Leí, ya no recuerdo donde, que la rapidez con que David Cameron tomaba decisiones era causa de inquietud en su círculo de asesores. Ahora quizá sea el propio Cameron el que esté inquieto por las consecuencias de una decisión suya. Y es que el referéndum que ha convocado sobre la pertenencia del Reino Unido a la UE no sólo puede conducir a una complicada y perjudicial salida británica del mercado común europeo. También puede significar el fin de su propia carrera política. Sin duda, ese no sería el efecto más perjudicial de que perdiera la consulta de junio, pero es una indicación más de que no tuvo en cuenta algo que un conservador debería conocer: la advertencia sobre las consecuencias imprevistas.

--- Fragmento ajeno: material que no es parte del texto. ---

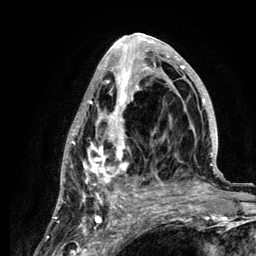
Breast MRI (dynamic contrast-enhanced), one axial slice. Slice 57 of 134 in the series (ordered by position). Cropped to one breast. Dynamic contrast-enhanced series, time point 2 of 6 at this slice position (early post-contrast). 3 T. TE 4.2 ms, TR 7.9 ms. 1.2 mm slice thickness. 256 × 256 image matrix, field of view 170 × 170 mm. Female patient.
Outlined on this slice (semi-automatic segmentation, software-assisted and operator-edited):
- enhancing-tissue mask used for the functional tumour volume (all voxels passing the contrast-enhancement thresholds inside the analysis volume; usually the tumour): bounding box [x1, y1, x2, y2] px = [58, 34, 220, 210]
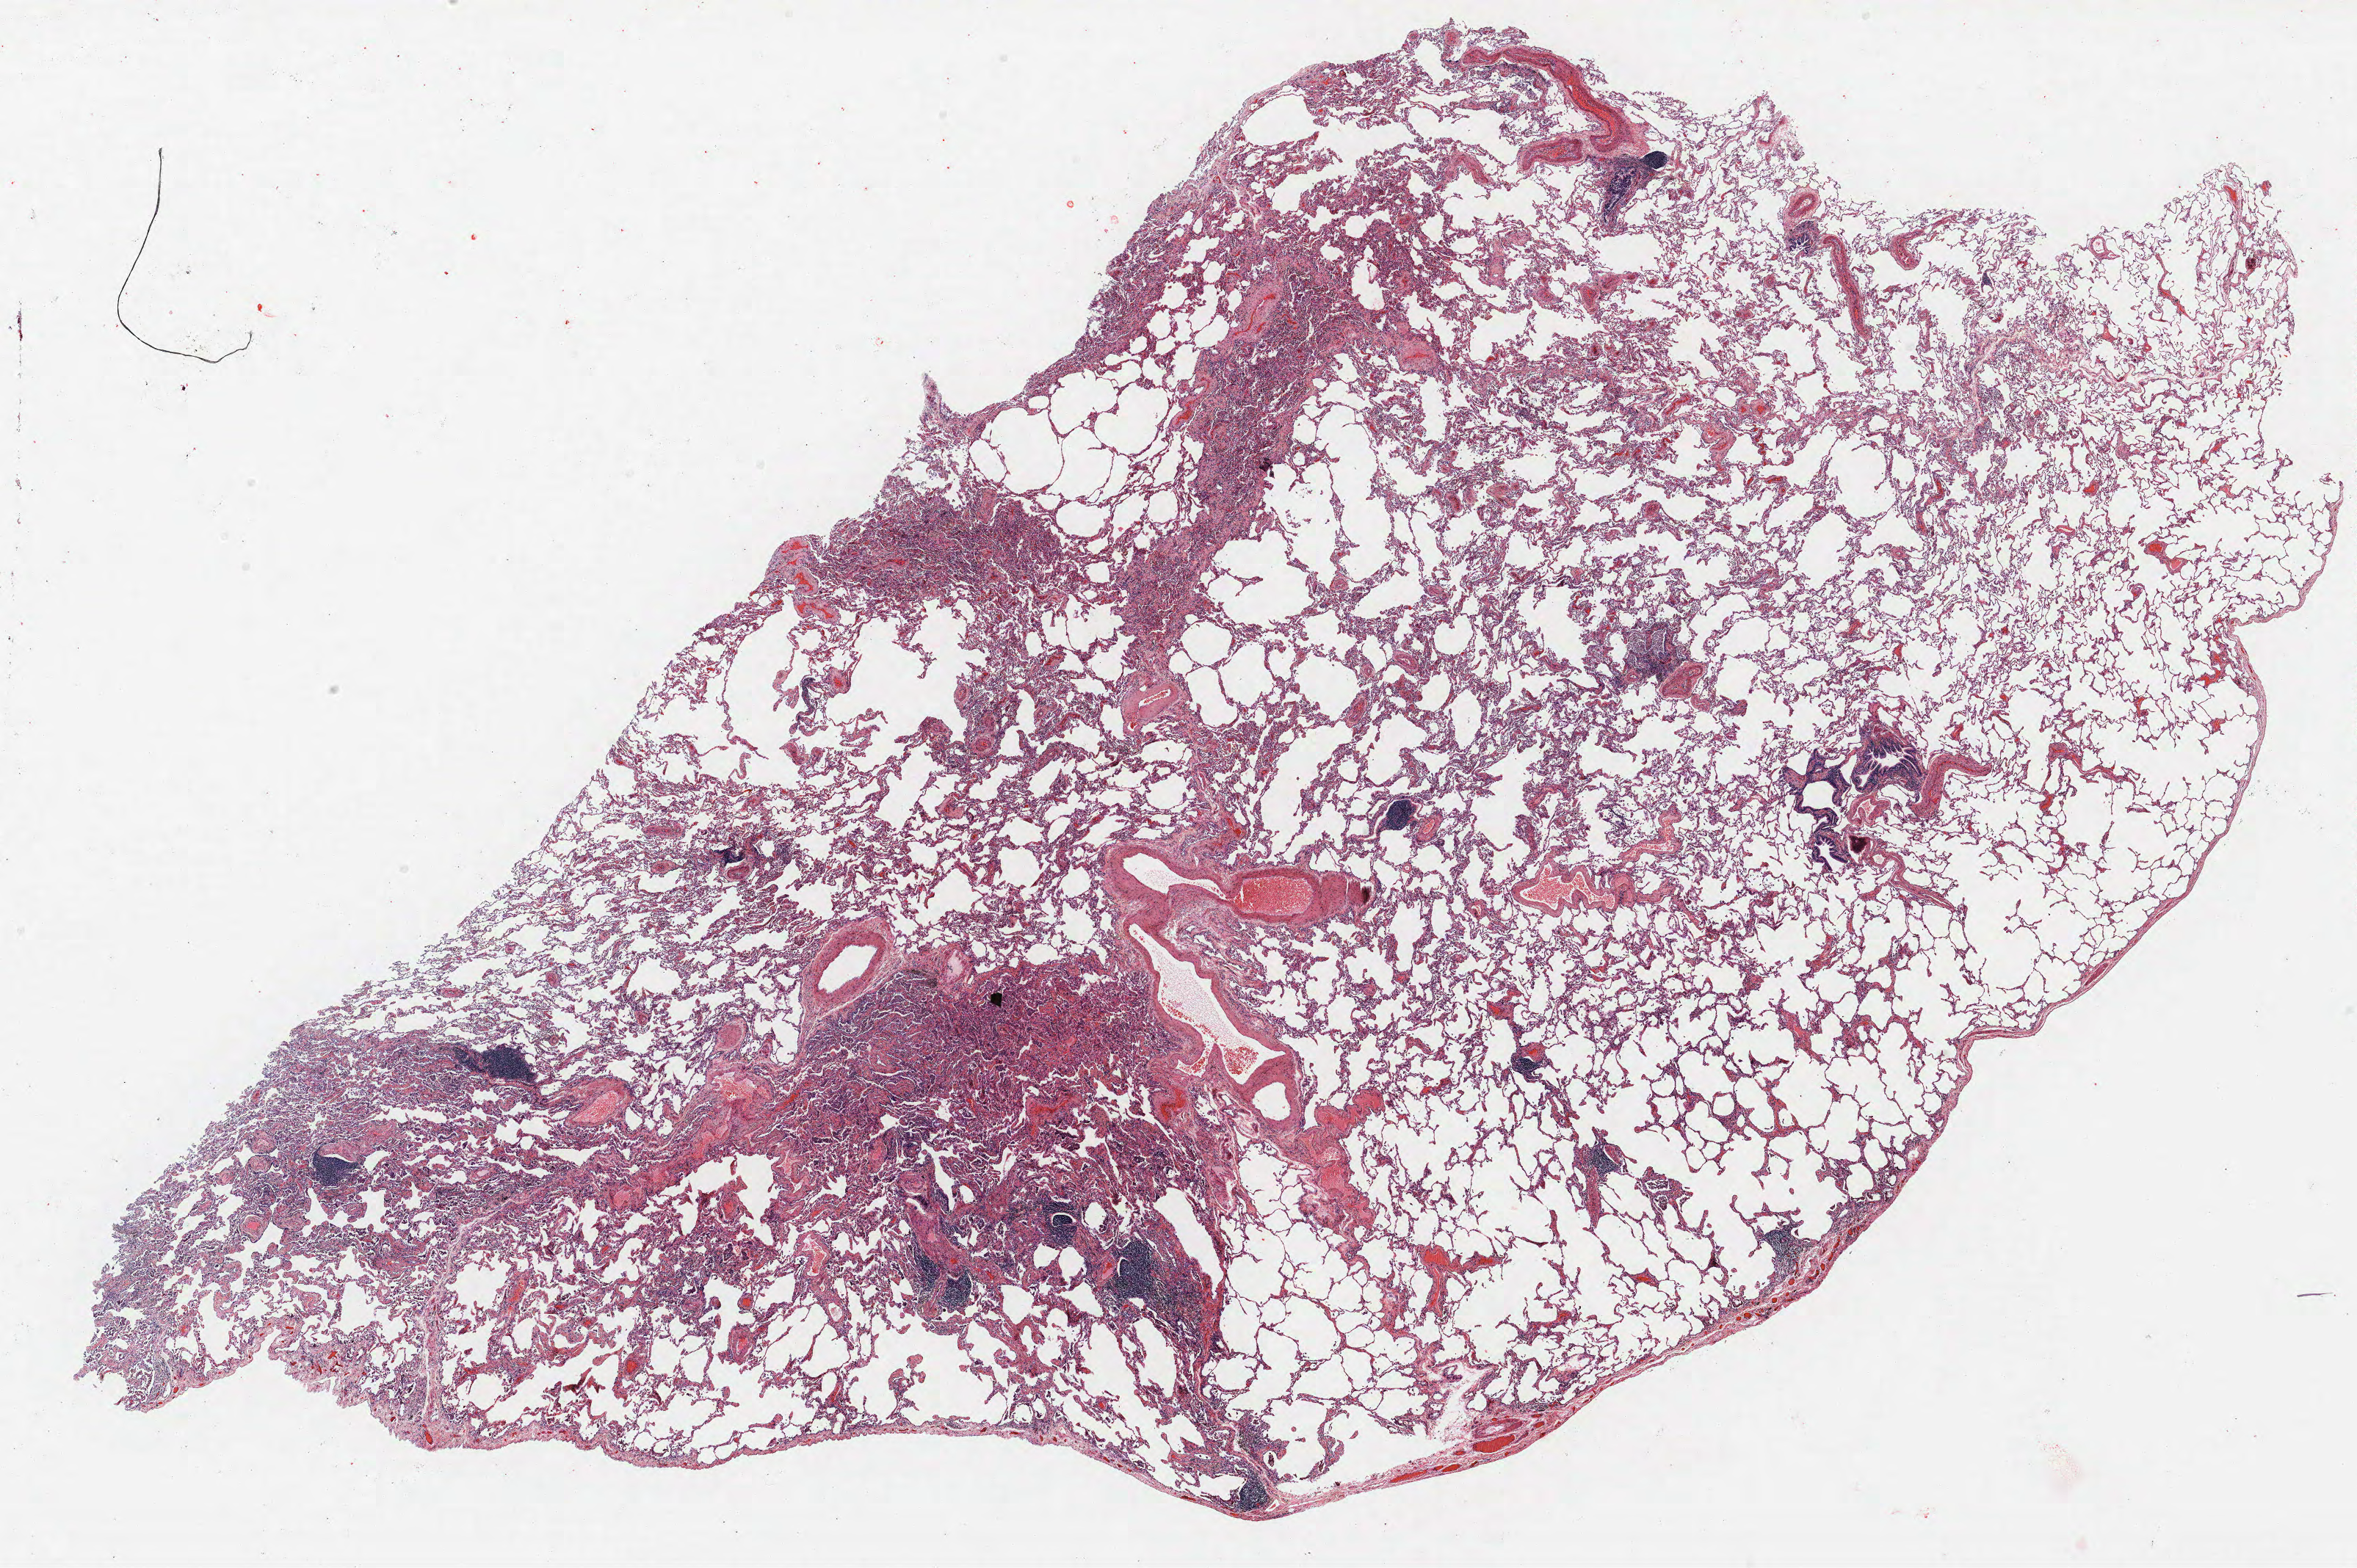
Hematoxylin and eosin (H&E) stained whole-slide image — a low-resolution overview of the entire scanned area, about 25.7 x 17.1 mm, FFPE section, lung tissue. Female patient, aged 64 at enrolment. Current smoker at enrolment. Grade: moderately differentiated (G2).
Tumour size (pathology): 15 mm. Primary tumour location (clinical record): left upper lobe. Stage (AJCC 6th edition): IA. Participant's lung-cancer diagnosis: Squamous cell carcinoma, NOS.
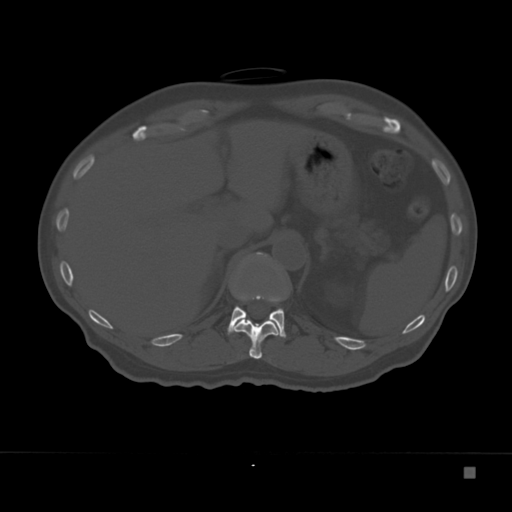
CT including the spine, one axial slice; position 143 of 332 along the scan axis; reconstruction kernel Br40s; 120 kVp; bone window (W 1800 / L 400 HU); 1.5 mm slice thickness; 512 × 512 image matrix, field of view 389 × 389 mm. Male patient, age 72 years. Case-level facts recorded for this patient, not image findings: primary cancer: skeletal.
Structures marked on this image (semi-automatically segmented with operator editing):
- T11 vertebra: bounding box [x1, y1, x2, y2] px = [230, 293, 283, 359]
- T12 vertebra: [227, 252, 286, 338]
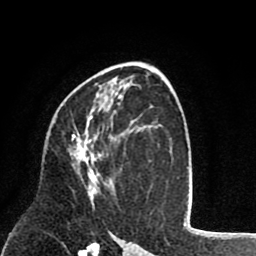
Breast MRI (dynamic contrast-enhanced), one axial slice. Slice 47 of 80 in the series (ordered by position). Cropped to one breast. Dynamic contrast-enhanced series, time point 2 of 8 at this slice position (early post-contrast). 1.5 T. TE 2.6 ms, TR 6.1 ms. 256 × 256 image matrix, field of view 160 × 160 mm. Female patient.
Annotated regions visible in this slice (semi-automatically segmented with operator editing):
- enhancing-tissue mask used for the functional tumour volume (all voxels passing the contrast-enhancement thresholds inside the analysis volume; usually the tumour): box from (x=71, y=116) to (x=112, y=195) px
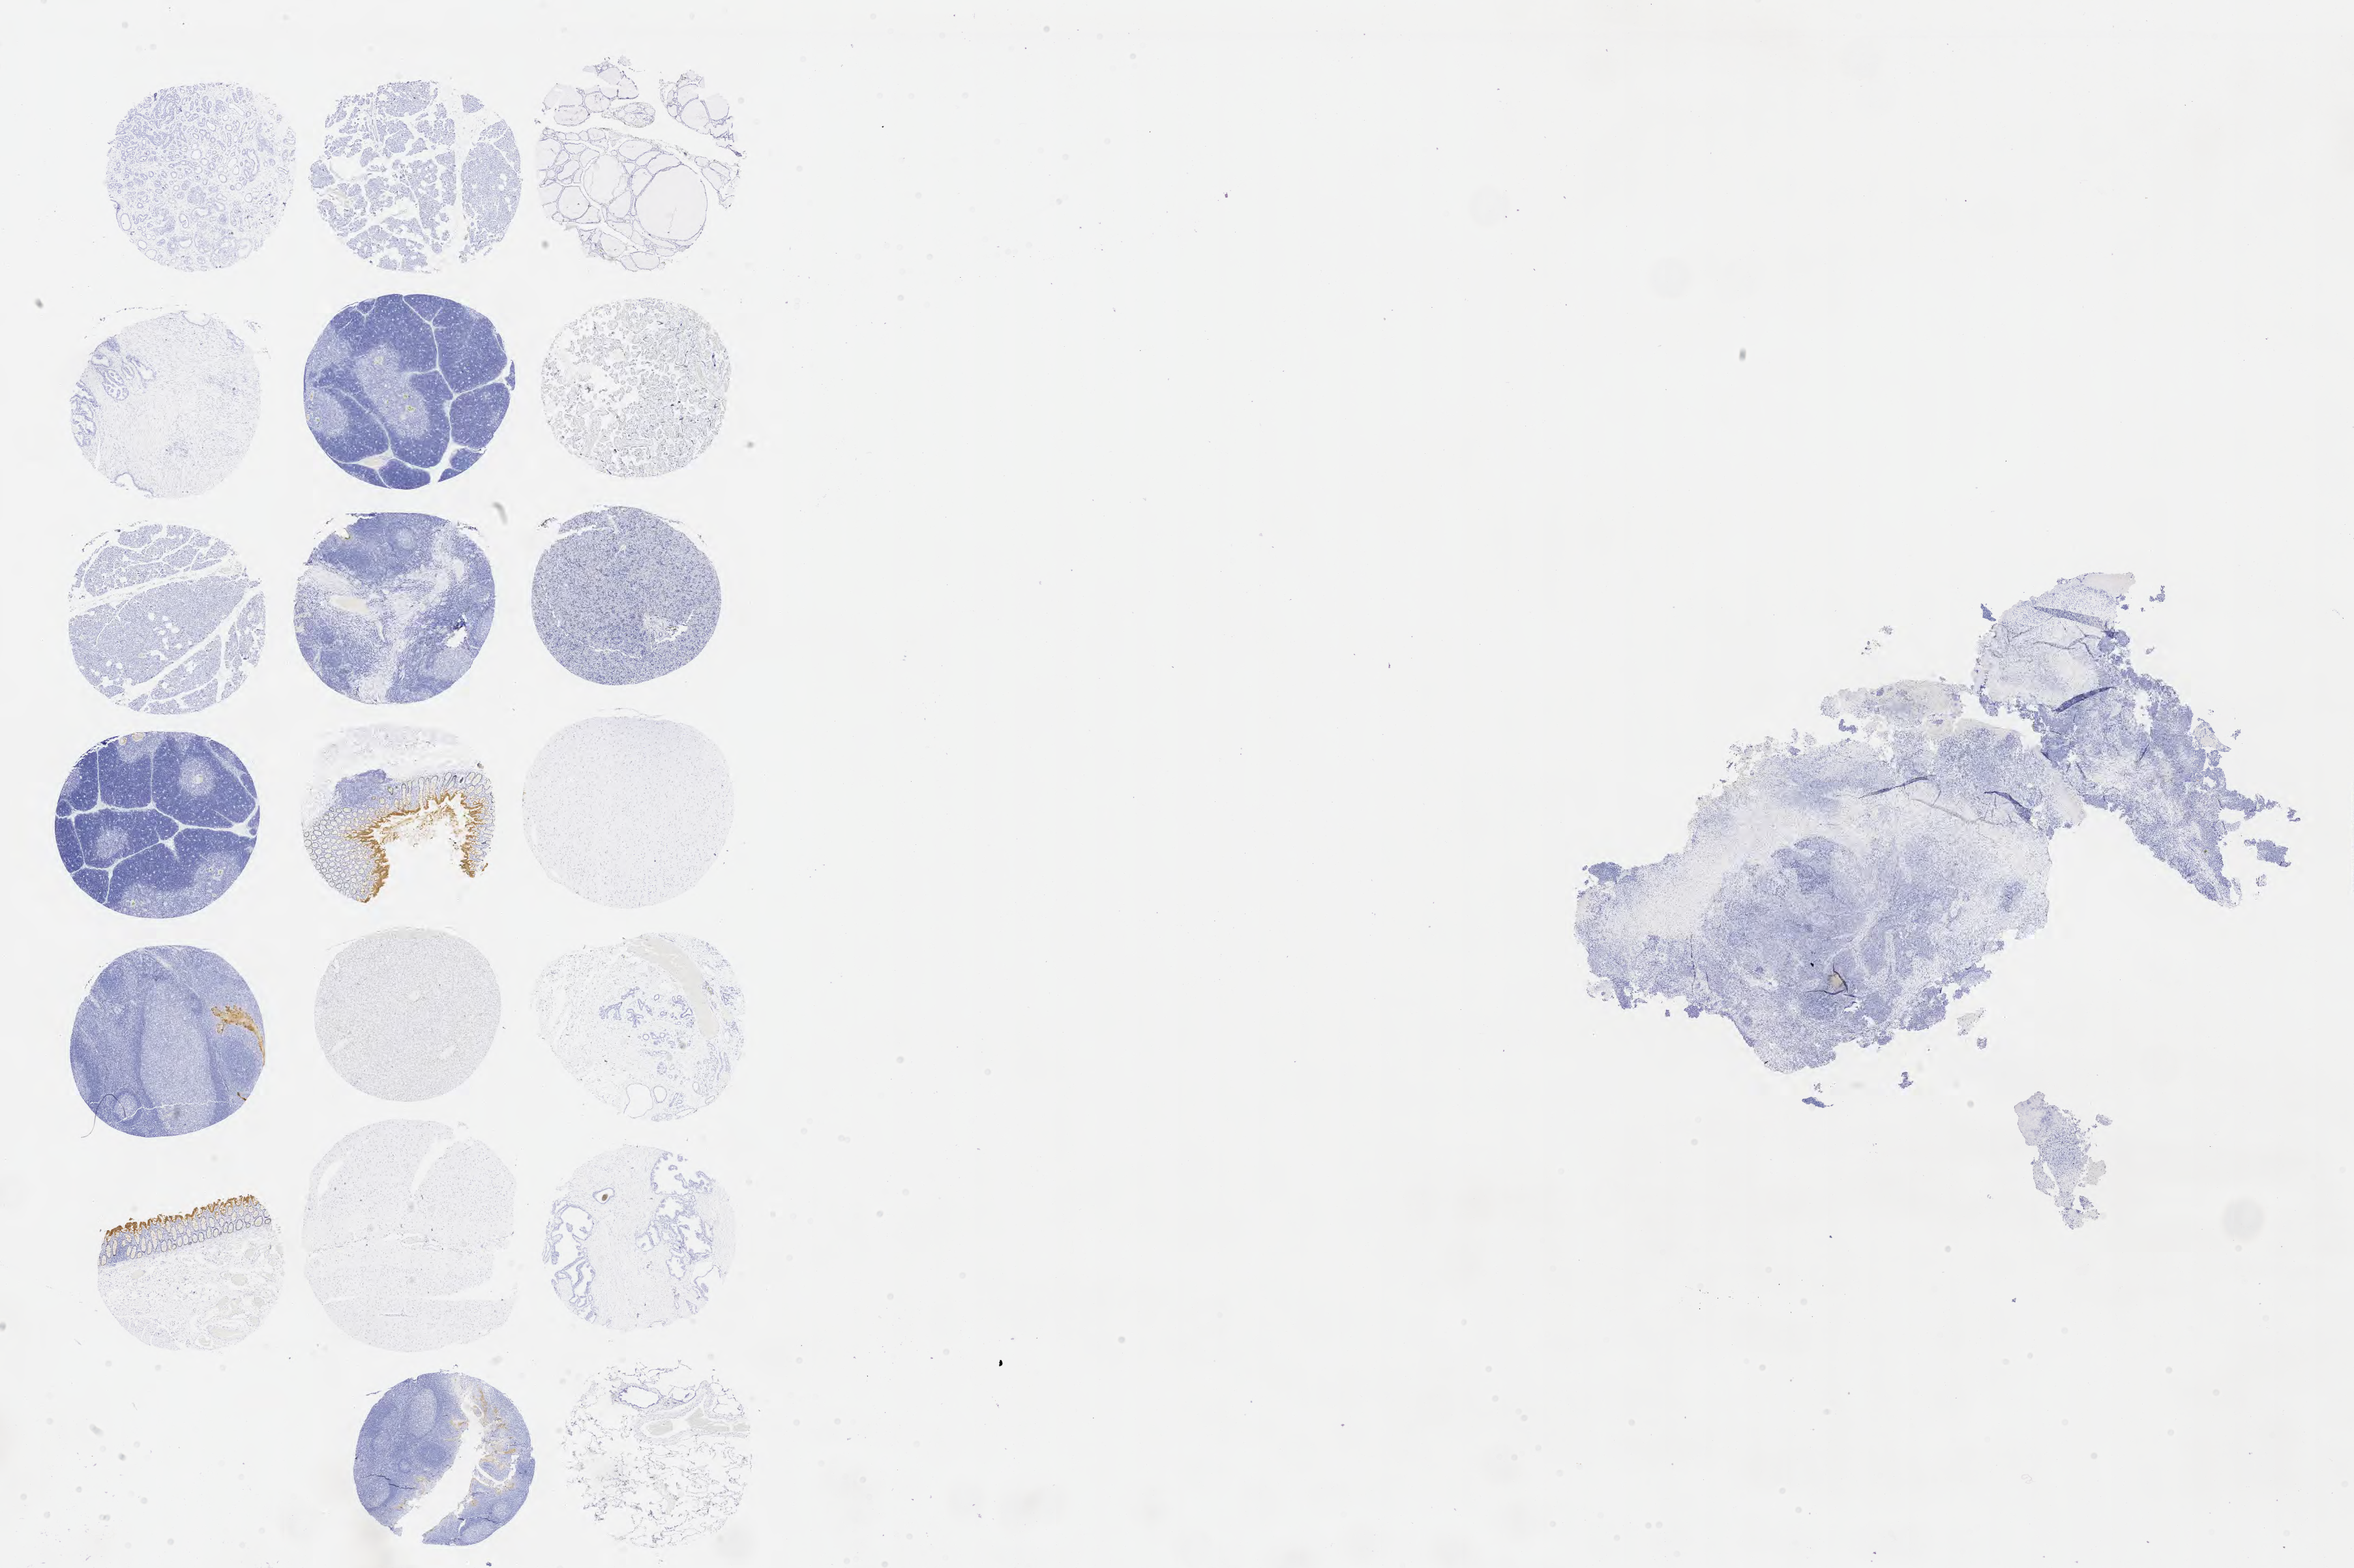
Immunohistochemistry (IHC) whole-slide image stained for carcinoembryonic antigen (CEA), shown as a low-resolution overview of the whole scanned area (about 29.2 x 19.4 mm); specimen: tumor tissue; site: cervix. Patient: female, aged 65.
Diagnosis: Squamous cell carcinoma, large cell, nonkeratinizing, NOS.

A estas alturas, al muy conservador Cameron lo han de venerar, además de los independentistas catalanes, todos los que son partidarios de celebrar prácticamente un referéndum cada día. Esto es, todos aquellos que propugnan la "democracia directa" frente, porque la ponen enfrente, a la democracia representativa; y abogan por el referéndum no como un procedimiento para refrendar o rechazar decisiones previamente negociadas entre los representantes políticos, sino como un procedimiento para gobernar. Uno que suele presentarse con la vitola democrática de "darle la palabra al pueblo" para generar una falsa oposición con la democracia que reputan secuestrada por los políticos.
Seguro que Cameron no figura entre los que desprecian la democracia representativa, pero ha echado mano del recurso al referéndum para quitar de en medio asuntos complejos. En lugar de sentarse a negociar con los nacionalistas escoceses sobre la ampliación de la autonomía, a fin de ahorrarse un largo y difícil proceso que le hubiera costado parte de su capital político, optó por reducirlo al binario Sí y No. Aquello salió por los pelos, porque el descontento de todo tipo se aglutinó alrededor de la opción independentista. Pero el resultado, como era predecible, tampoco cerró el contencioso. Los nacionalistas escoceses no renuncian a volver a plantear un referéndum. Es más, lo reclamarán si la consulta sobre la pertenencia a la UE sale favorable a irse.
Cuando se usa como atajo, el referéndum tiende a abrir una dinámica de "neverendum". Lejos de resolver de un plumazo el problema o el conflicto, aboca a ir de un referéndum a otro. Con un límite, sí, en el caso de los separatistas, pues querrán un neverendum hasta que dé el resultado que desean y ninguna consulta más después. Pero aún hay otro rasgo negativo de esa dinámica referendaria: permite que se utilice el referéndum como herramienta de presión. Esa es exactamente la idea de los euroescépticos del partido de Cameron: votemos no a la UE, consigamos entonces más cesiones y volvamos a votar. El cuento de nunca acabar, y el cuento de que votar por la ruptura, en realidad, no conduce a una ruptura, sino a una mejor posición para negociar. Un espejismo similar al que ha alimentado el voto independentista en Cataluña.
Cameron ligó su reelección a la convocatoria del referéndum sobre la UE para contentar a una base electoral euroescéptica y lidiar a los euroescépticos de su partido. Ahora, sus euroescépticos ya hacen campaña por romper con la Unión y alguno, como el alcalde de Londres, la hace también para sucederle en el liderazgo. Así, exagerando un tanto, el destino de la UE y del Reino Unido ha venido a depender de la pelea entre David Cameron y Boris Johnson, que se conocieron en Eton y rivalizan desde entonces. Y pelea no es metáfora. Hace poco, los dos acabaron luchando en el suelo de Downing Street por unos papeles. Los dos dicen que ganaron. Pero el referéndum de junio sólo lo puede perder Cameron. Un genio.